### PROBLEM STATEMENT
Copy out the listing below word for word, omitting the pictures.

[Opening DATA SHOWN section]

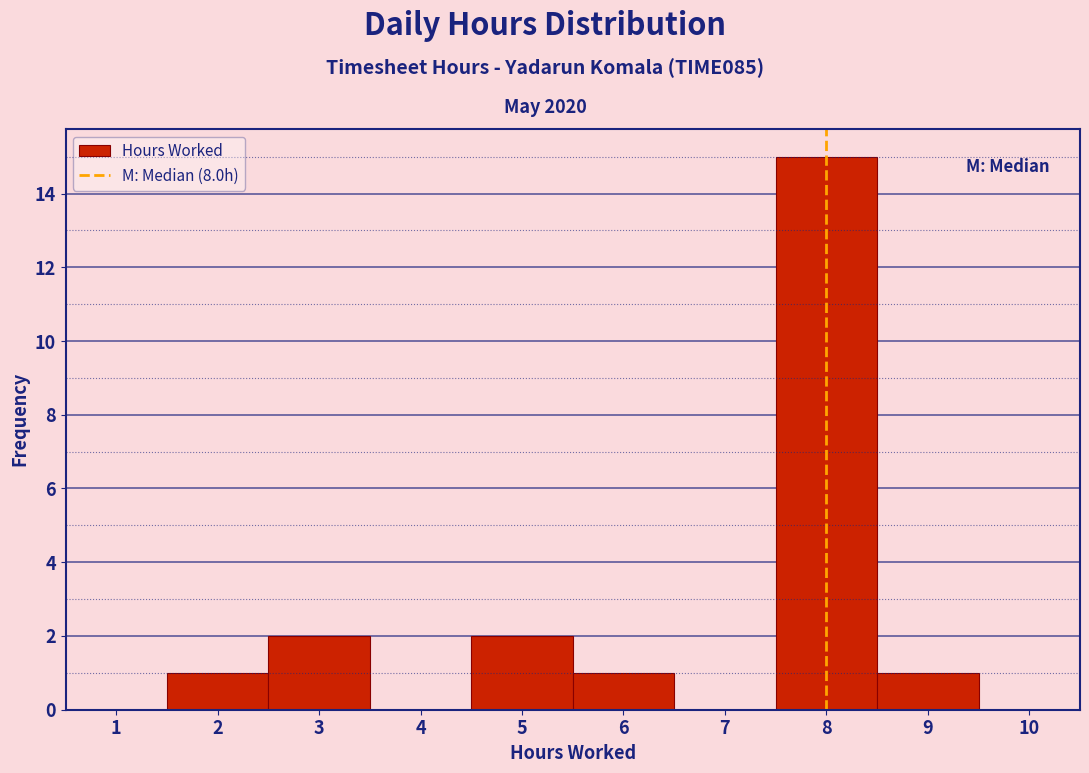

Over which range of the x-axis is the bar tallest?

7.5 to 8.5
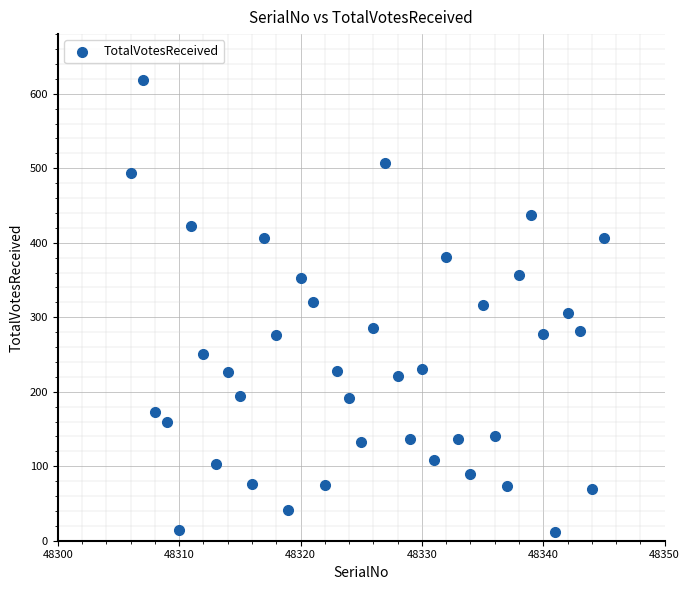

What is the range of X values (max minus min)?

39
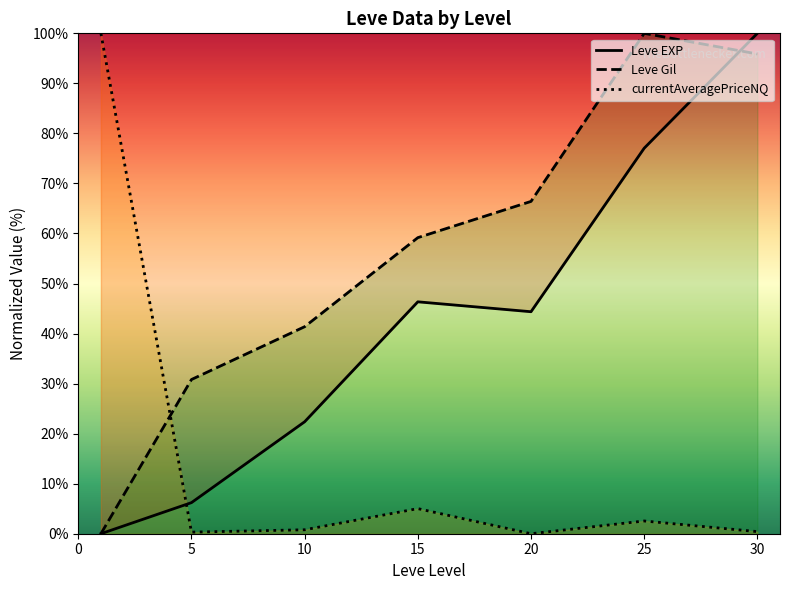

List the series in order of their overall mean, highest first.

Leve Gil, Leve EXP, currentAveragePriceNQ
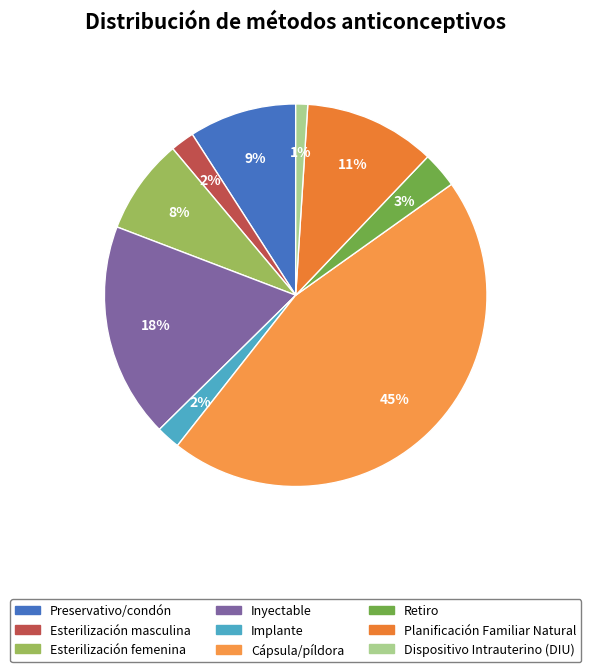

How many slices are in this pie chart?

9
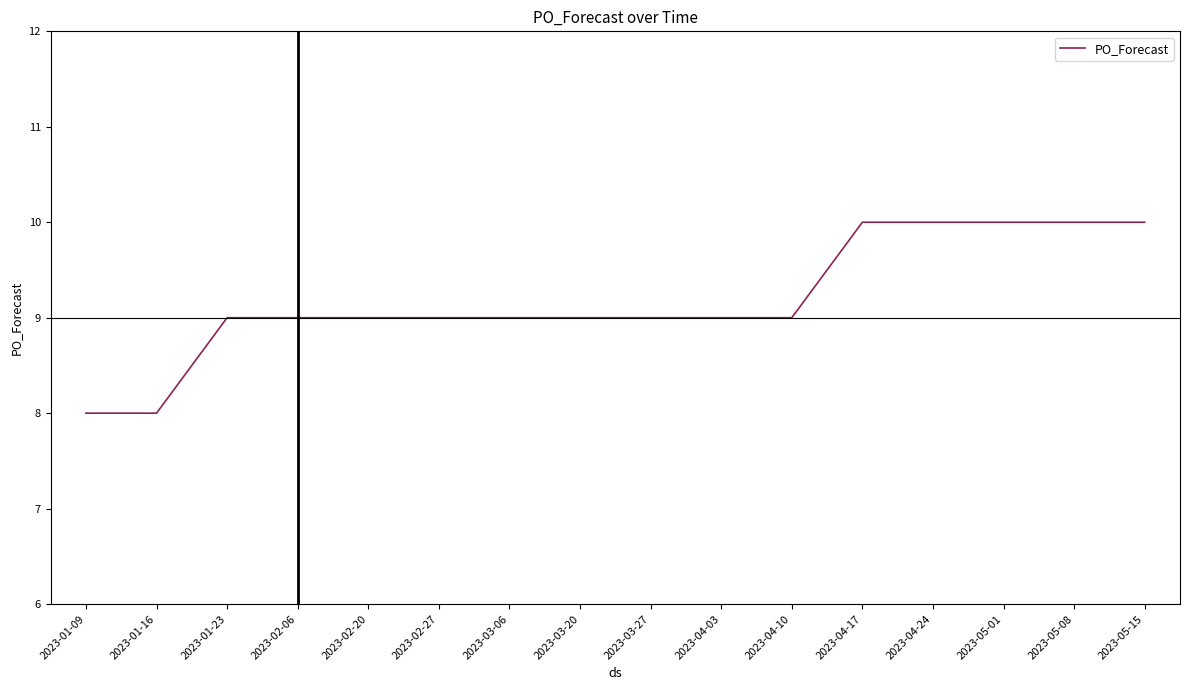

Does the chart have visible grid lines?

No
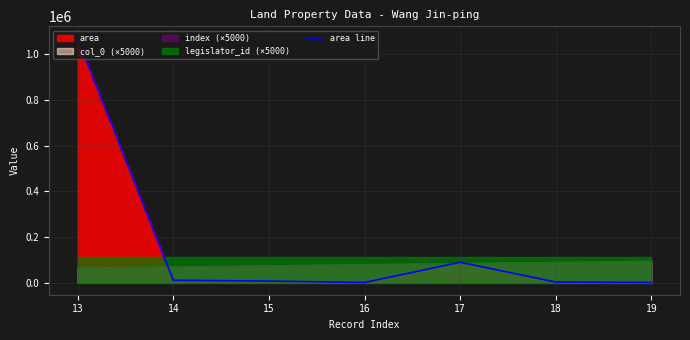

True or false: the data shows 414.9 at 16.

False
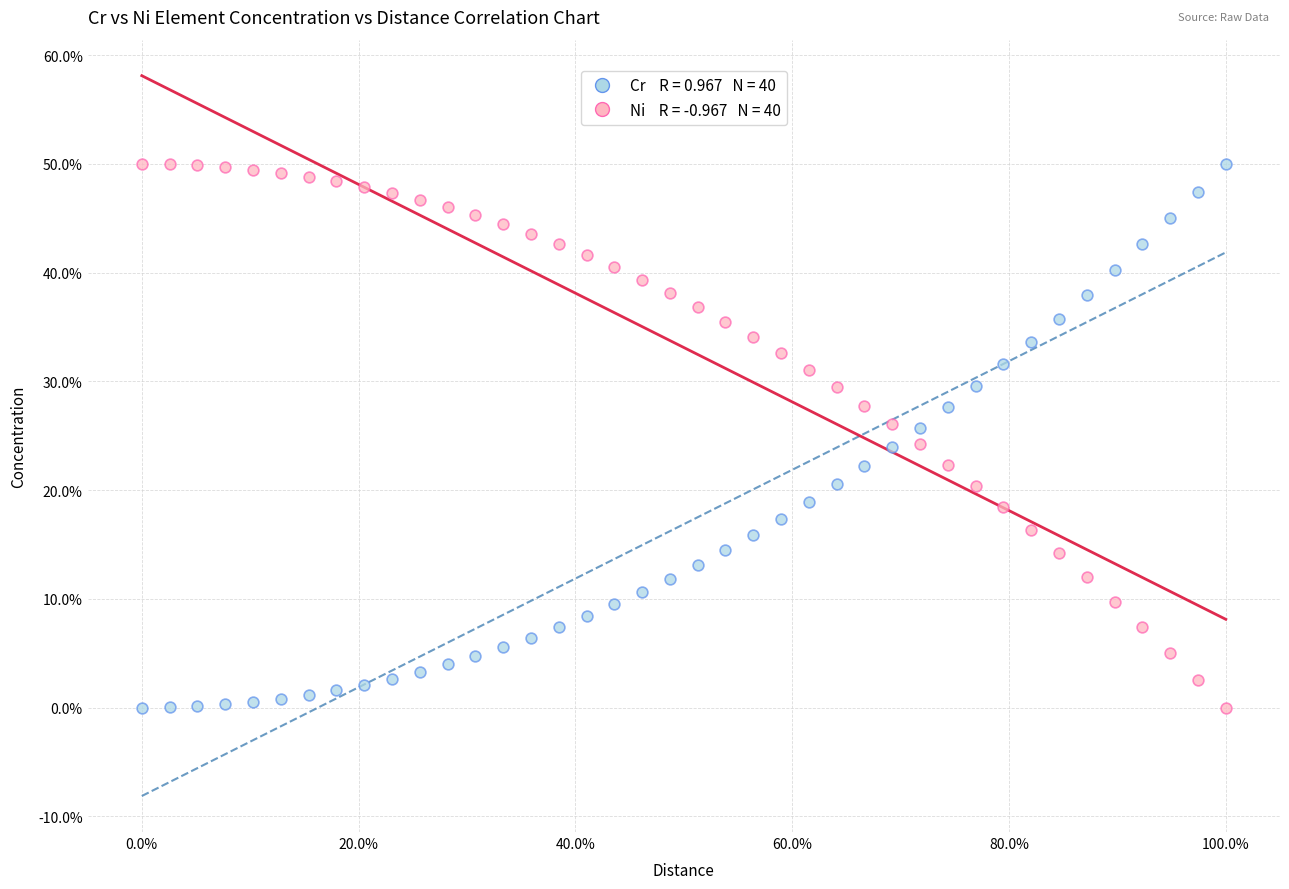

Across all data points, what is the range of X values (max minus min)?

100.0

[Closing DATA SHOWN section]

### EXPECTED OUTPUT
Over which range of the x-axis is the bar tallest?

7.5 to 8.5

What is the range of X values (max minus min)?

39

List the series in order of their overall mean, highest first.

Leve Gil, Leve EXP, currentAveragePriceNQ

How many slices are in this pie chart?

9

Does the chart have visible grid lines?

No

True or false: the data shows 414.9 at 16.

False

Across all data points, what is the range of X values (max minus min)?

100.0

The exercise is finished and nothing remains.